E acho que a ênfase tão grande que deram no bolo de limão se regenerando, e à informação de que cortexiphan serve para regeneração celular pode significar que um dos poderes da agente é a regeneração, o que evitaria sua morte (como nessa linha do tempo ela recebeu bem mais da substância, isso não significa que nas outras experiências de “quase morte” ela devesse ter se regenerado). Enfim, é esperar para ver. E tentar crer. E, mais ainda, entender tudinho. A parte dois de Brave New World promete ser super bacana, eletrizante, e colocar um fim nessa temporada de forma que faça jus ao transcurso da mesma, que foi maravilhoso.

Quanto à relação de Walter e Astrid, esse episódio foi diferente. Lembrou muito a interação deles nas três primeiras temporadas, na linha do tempo azul “original”. Mais afeto, mais carinho, mais companheirismo. E mesmo sem acreditar que Bell estivesse vivo, Astrid seguiu com Walter atrás do cientista. Resultado? Eles encontraram o “esconderijo” – notaram que o lugar se chamava Eden? É a gênese do Novo Mundo – das criaturas da “Arca de Noé” moderna, que repovoarão o mundo. E na 1ª sequência de ação pura de Astrid desde o início do seriado, ela é baleada.
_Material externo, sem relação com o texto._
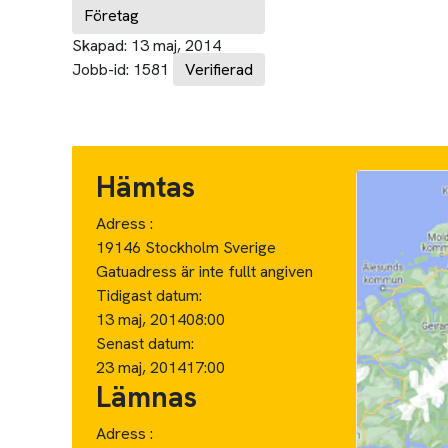
Företag
Skapad:
13 maj, 2014
Jobb-id:
1581
Verifierad
Hämtas
Adress :
19146 Stockholm Sverige
Gatuadress är inte fullt angiven
Tidigast datum:
13 maj, 2014
08:00
Senast datum:
23 maj, 2014
17:00
Lämnas
Adress :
E desfalece nos braços de Walter, que tem o tão aguardado reencontro com o mui amigo Bell.

Creio que seja cedo para dizermos “descanse em paz” para Astrid (Asterisco, Astro, Alex), até porque nos eventos futuros, em 2036, ela estava viva. Então não deve ser confirmada a morte dela. O que eu agradeço demais, já que ainda estou de luto pelo Hot Lee do B.
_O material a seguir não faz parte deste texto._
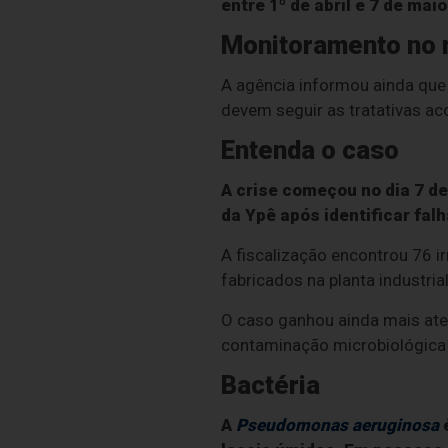
entre 1º de abril e 7 de mai
Monitoramento no
A agência informou ainda que 
devem seguir as tratativas a
Entenda o caso
A crise começou no dia 7 d
da Ypê após identificar fa
A fiscalização encontrou 76 i
fabricados na planta industrial
O caso ganhou ainda mais ate
contaminação microbiológica 
Bactéria
A
Pseudomonas aeruginosa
Na sexta-feira, acabará essa temporada. A season finale não será series finale, e estamos todos felizes e saltitantes. E aguardando a explosão mental que virá a seguir. Pois que venha. Estamos preparados.
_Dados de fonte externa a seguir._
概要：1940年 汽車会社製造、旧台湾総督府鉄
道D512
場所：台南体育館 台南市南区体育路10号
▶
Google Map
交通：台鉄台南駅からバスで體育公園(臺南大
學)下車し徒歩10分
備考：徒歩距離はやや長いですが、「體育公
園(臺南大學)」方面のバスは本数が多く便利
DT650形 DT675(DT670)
P.S.1: no dia 19/05 vai rolar em São Paulo o Fringe Event, no qual os fãs da série vão teorizar sobre a season finale e sobre a 4ª temporada do seriado. Quer mais informações sobre o evento? Então acessa o Facebook e aproveita para confirmar presença. Nos vemos lá!

P.S.2: Olivia super poderosa é bem legal, mas senti uma pontadinha de vergonha alheia da loira brincando de marionete com Peter. A produção é tão inteligente, poderiam ter achado uma forma melhor de Peter ser salvo. Mas está tudo tão bem que relevaremos.

P.S.3: achei super interessante o papo de Bell e Jones sobre o Bispo. O ‘Bishop’ acabou confundindo geral, e quando Bell falou que o bispo precisava ser sacrificado, logo pensei no Walter. Mas aí Jones foi atrás de Peter, e fiquei meio surpresa. No final das contas, nenhum dos Bishops era o bispo, mas sim o próprio Jones. Que tornou essa temporada de Fringe tão linda com suas vilanias. RIP, Jones.

P.S.4: ver o lado B vermelho no “previouslly” me deixou feliz e triste, ao mesmo tempo. Quero eles de volta, já!

P.S.5: sexta quero todo mundo assistindo online. A review da finale sai no sábado de manhã, eu prometo. Assim podemos divagar bastante, juntos.